Test the suggestions you get. Ask yourself “Must I believe this?” (i.e., look for opposing evidence) rather than “Can I believe this?” (look for supporting evidence). Additional ways of keeping control include regularly assessing your strengths and weaknesses against your LLM partner(s). Where is it better than me? Where am I better?

Pressure-test your decisions. Leaders hardly ever have an abundance of time to make their decisions. As a result, they are often compelled to front load the process with as much analysis as possible and delay the decision until the latest point, an approach meant to reduce uncertainty to the fullest extent.

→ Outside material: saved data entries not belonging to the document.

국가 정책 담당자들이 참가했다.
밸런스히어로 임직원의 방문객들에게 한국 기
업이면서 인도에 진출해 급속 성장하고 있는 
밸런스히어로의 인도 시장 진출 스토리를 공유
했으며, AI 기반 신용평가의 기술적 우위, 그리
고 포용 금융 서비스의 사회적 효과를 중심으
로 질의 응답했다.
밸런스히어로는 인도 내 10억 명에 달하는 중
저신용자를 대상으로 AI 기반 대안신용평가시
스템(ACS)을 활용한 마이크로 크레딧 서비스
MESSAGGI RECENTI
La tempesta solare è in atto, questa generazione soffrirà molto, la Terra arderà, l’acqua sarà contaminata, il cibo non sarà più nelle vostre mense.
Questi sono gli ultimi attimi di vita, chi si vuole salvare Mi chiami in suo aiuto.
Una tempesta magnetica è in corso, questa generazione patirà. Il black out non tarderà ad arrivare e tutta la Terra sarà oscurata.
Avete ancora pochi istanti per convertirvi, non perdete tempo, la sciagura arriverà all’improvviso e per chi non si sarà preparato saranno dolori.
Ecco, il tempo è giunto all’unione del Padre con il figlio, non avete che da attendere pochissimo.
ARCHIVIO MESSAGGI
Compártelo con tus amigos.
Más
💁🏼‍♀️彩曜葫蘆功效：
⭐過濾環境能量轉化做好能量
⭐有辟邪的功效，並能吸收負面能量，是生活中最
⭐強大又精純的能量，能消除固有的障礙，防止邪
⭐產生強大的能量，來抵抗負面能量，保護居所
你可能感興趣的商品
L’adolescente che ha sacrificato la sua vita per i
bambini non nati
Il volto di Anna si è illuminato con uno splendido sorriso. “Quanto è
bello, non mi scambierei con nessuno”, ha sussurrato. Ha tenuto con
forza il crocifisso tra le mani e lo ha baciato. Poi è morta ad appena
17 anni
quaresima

An alternative is to budget your team’s time differently, allotting a moment after the decision point but before execution to conduct a pre-mortem. For example: “Assume we went with option X. We’re now six months later and it’s a disaster, which questions didn’t we ask?” This future-back approach might help you and your team identify any blind spots in your process that neither you nor the LLM assistant would spot in a different setting.

. . .

In the emerging era of inquiry-driven AI, the quality of the questions we get from LLMs may be as important as the quality of their answers. Forward-thinking leaders will treat this not as a quirk of technology but as an invitation to elevate how they decide. By understanding and guiding the way AI systems ask questions, and staying in the lead when we solicit questions from AI systems, we can benefit from their different perspective while compensating for their blind spots. This promises a new kind of partnership, one in which human wisdom and AI insights combine to ask and answer the questions that promote better decision making.

As the old saying (often attributed to Peter Drucker) goes, “The most serious mistakes are not the ones we make by giving the wrong answers, but by asking the wrong questions.” In the age of AI, aiming to ask better questions remains firmly in human hands, even when a system is voicing them.